For blood transcriptomic studies, the MERCURIUS™ Blood BRB-seq kits include proprietary globin blockers enabling efficient depletion of unwanted globin genes (www.alitheagenomics.com/products/mercurius-blood-brb-seq-kit).
 

To find out more about how BRB-seq could help your study, please contact us at info@alitheagenomics.com.

 

References:

 
  • Alpern, D., Gardeux, V., Russeil, J., Mangeat, B., Meireles-Filho, A., Breysse, R., Hacker, D., Deplancke, B. 2019. BRB-seq: Ultra-affordable high-throughput transcriptomics enabled by bulk RNA barcoding and sequencing. Genome Biol, 20:71.

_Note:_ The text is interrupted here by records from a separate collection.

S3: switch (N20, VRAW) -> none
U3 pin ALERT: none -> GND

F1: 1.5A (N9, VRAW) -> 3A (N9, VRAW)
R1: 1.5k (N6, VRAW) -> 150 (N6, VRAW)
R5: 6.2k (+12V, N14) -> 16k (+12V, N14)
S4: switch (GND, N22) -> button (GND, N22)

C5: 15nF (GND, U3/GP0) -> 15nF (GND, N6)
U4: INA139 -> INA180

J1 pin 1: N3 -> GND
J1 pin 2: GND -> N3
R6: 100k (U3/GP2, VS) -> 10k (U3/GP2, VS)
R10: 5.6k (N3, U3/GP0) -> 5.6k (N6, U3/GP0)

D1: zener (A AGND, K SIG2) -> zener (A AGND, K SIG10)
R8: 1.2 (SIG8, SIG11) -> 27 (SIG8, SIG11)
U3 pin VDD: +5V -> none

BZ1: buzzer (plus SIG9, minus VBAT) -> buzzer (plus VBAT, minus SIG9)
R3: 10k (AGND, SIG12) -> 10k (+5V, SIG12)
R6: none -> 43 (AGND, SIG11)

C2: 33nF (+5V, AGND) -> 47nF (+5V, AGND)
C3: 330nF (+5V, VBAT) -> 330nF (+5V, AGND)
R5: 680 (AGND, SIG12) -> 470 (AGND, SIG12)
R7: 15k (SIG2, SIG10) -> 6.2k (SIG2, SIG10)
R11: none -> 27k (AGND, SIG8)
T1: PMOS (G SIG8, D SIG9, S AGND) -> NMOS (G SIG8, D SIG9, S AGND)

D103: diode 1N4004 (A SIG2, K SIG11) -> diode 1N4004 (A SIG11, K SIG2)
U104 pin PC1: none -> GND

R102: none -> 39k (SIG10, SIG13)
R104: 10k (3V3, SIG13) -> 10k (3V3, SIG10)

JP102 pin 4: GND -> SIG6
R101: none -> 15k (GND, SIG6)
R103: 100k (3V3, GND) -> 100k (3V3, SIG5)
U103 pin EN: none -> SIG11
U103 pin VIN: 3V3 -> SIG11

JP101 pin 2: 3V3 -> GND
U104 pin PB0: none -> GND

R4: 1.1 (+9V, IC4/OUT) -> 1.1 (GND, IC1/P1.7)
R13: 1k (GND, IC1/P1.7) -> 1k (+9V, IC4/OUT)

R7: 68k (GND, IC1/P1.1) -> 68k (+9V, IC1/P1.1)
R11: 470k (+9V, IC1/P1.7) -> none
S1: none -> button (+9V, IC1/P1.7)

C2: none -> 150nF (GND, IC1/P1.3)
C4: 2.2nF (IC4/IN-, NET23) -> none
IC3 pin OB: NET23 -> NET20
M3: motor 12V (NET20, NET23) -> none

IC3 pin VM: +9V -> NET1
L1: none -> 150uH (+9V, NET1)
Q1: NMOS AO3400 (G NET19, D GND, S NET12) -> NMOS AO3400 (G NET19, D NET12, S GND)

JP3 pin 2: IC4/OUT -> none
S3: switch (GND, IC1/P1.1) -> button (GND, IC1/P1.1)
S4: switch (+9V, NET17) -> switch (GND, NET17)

  • Nica, A.C. and Dermitzakis, E.T., 2013. Expression quantitative trait loci: present and future. Philosophical Transactions of the Royal Society B: Biological Sciences, 368(1620).

  • Price, A.L., Helgason, A., Thorleifsson, G., McCarroll, S.A., Kong, A. and Stefansson, K., 2011. Single-tissue and cross-tissue heritability of gene expression via identity-by-descent in related or unrelated individuals. PLoS genetics, 7(2).

  • Võsa, U., Claringbould, A., Westra, H.J., Bonder, M.J., Deelen, P., Zeng, B., Kirsten, H., Saha, A., Kreuzhuber, R., Brugge, H. and Oelen, R., 2021. Large-scale cis-and trans-eQTL analyses identify thousands of genetic loci and polygenic scores that regulate blood gene expression. Nature genetics, 53(9).

  • Westra, H.J., Peters, M.J., Esko, T., Yaghootkar, H., Schurmann, C., Kettunen, J., Christiansen, M.W., Fairfax, B.P., Schramm, K., Powell, J.E. and Zhernakova, A., 2013. Systematic identification of trans eQTLs as putative drivers of known disease associations. Nature genetics, 45(10).